Dex4D: Task-Agnostic Point Track Policy for Sim-to-Real Dexterous Manipulation
This addresses the problem of scalable dexterous manipulation for robotics by reducing the need for expensive real-world data or task-specific simulation designs.
The paper tackles the challenge of learning generalist policies for dexterous manipulation by proposing Dex4D, a framework that learns a task-agnostic policy in simulation to manipulate objects to any desired pose, enabling zero-shot transfer to real-world tasks without finetuning. The method shows consistent improvements over baselines and strong generalization to novel objects, scenes, and trajectories.

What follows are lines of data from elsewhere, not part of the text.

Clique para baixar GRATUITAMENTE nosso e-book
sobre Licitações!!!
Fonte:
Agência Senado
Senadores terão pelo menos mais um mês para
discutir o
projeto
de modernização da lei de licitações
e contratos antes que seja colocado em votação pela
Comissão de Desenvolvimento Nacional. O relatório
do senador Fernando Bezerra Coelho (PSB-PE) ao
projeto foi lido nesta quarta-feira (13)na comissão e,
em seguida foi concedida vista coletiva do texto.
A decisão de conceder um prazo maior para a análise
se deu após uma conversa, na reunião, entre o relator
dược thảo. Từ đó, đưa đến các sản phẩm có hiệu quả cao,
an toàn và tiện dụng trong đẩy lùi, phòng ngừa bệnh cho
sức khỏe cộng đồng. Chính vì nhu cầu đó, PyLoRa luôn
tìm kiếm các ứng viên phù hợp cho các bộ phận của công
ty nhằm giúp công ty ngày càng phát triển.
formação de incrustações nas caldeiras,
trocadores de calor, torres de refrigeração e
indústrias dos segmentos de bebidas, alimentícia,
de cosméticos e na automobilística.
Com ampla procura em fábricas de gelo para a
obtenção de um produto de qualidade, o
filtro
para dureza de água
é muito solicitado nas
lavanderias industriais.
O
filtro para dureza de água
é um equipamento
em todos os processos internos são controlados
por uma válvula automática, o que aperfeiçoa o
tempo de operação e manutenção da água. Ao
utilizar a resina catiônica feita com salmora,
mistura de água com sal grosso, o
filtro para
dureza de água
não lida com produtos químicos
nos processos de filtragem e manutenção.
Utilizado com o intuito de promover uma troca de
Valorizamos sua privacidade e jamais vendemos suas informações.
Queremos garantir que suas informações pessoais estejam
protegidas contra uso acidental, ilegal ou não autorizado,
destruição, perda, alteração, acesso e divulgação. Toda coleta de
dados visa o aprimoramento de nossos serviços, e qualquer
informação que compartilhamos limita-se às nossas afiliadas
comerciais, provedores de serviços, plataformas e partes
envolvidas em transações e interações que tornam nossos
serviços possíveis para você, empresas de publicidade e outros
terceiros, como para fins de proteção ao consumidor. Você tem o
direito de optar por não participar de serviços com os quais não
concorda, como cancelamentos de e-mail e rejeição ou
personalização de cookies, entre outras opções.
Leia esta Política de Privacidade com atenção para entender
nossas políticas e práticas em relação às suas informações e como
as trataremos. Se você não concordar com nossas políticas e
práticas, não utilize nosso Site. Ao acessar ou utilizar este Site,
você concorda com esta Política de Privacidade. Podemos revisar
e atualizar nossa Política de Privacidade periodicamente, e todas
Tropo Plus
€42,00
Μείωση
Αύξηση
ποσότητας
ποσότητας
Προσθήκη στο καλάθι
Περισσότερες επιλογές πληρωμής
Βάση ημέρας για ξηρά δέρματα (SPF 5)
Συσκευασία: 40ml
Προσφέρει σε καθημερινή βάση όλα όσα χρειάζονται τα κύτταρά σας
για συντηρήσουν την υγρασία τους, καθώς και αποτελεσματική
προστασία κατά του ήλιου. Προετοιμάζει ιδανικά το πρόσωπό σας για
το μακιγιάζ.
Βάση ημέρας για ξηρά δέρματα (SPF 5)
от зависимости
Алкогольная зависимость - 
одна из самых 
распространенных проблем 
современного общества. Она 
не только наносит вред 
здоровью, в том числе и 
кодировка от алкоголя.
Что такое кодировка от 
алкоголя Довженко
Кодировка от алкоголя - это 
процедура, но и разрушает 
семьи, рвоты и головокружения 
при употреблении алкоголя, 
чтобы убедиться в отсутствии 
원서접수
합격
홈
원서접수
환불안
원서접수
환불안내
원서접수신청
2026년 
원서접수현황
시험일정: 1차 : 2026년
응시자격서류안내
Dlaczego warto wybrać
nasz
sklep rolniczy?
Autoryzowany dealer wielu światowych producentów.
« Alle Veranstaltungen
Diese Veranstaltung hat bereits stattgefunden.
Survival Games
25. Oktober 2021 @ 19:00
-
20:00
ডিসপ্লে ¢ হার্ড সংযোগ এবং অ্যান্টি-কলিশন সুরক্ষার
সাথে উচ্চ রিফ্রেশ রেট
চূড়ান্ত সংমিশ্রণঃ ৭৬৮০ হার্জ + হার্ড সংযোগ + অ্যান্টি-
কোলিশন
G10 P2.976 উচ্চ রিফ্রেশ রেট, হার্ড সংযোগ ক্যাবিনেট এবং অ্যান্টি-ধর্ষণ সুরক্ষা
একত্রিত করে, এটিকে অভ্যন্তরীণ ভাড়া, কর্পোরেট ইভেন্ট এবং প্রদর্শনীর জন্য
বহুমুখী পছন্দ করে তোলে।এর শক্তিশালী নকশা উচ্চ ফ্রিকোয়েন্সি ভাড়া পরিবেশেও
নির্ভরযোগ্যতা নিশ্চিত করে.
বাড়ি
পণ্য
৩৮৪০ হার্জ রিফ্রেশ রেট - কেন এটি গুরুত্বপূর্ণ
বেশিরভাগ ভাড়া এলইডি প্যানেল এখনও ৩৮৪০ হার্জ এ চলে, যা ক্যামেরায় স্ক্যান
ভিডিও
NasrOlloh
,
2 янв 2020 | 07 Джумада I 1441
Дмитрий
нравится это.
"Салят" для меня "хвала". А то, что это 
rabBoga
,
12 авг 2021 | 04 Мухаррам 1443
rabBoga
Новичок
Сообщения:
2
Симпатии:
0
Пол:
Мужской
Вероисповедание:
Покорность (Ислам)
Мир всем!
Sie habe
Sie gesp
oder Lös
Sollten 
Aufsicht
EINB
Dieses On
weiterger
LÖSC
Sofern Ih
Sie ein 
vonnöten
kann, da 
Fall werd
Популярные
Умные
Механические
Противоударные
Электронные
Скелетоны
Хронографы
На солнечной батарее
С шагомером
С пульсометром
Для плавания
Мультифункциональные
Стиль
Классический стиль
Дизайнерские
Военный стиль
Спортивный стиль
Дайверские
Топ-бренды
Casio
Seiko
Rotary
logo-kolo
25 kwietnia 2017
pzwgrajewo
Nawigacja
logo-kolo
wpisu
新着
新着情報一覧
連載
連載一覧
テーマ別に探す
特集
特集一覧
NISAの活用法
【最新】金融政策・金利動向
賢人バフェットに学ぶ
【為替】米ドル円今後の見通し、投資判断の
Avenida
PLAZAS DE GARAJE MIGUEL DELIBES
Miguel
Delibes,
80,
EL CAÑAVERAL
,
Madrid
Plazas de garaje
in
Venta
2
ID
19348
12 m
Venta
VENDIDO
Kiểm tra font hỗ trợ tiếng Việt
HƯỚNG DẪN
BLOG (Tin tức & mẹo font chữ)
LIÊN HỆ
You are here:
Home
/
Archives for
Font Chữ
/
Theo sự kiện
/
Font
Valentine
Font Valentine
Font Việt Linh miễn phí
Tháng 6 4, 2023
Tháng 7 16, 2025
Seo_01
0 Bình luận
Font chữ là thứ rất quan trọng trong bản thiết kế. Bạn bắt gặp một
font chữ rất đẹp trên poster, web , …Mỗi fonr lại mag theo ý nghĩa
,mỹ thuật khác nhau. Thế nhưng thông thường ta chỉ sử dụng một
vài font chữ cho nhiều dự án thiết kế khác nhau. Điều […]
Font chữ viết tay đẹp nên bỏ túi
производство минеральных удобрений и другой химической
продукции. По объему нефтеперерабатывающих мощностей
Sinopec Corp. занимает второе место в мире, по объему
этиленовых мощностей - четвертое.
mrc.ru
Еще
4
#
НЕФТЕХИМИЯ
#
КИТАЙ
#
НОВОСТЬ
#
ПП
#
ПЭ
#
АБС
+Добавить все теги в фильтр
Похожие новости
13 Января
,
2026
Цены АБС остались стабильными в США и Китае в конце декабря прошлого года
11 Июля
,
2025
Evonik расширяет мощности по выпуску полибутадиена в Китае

Learning generalist policies capable of accomplishing a plethora of everyday tasks remains an open challenge in dexterous manipulation. In particular, collecting large-scale manipulation data via real-world teleoperation is expensive and difficult to scale. While learning in simulation provides a feasible alternative, designing multiple task-specific environments and rewards for training is similarly challenging. We propose Dex4D, a framework that instead leverages simulation for learning task-agnostic dexterous skills that can be flexibly recomposed to perform diverse real-world manipulation tasks. Specifically, Dex4D learns a domain-agnostic 3D point track conditioned policy capable of manipulating any object to any desired pose. We train this 'Anypose-to-Anypose' policy in simulation across thousands of objects with diverse pose configurations, covering a broad space of robot-object interactions that can be composed at test time. At deployment, this policy can be zero-shot transferred to real-world tasks without finetuning, simply by prompting it with desired object-centric point tracks extracted from generated videos. During execution, Dex4D uses online point tracking for closed-loop perception and control. Extensive experiments in simulation and on real robots show that our method enables zero-shot deployment for diverse dexterous manipulation tasks and yields consistent improvements over prior baselines. Furthermore, we demonstrate strong generalization to novel objects, scene layouts, backgrounds, and trajectories, highlighting the robustness and scalability of the proposed framework.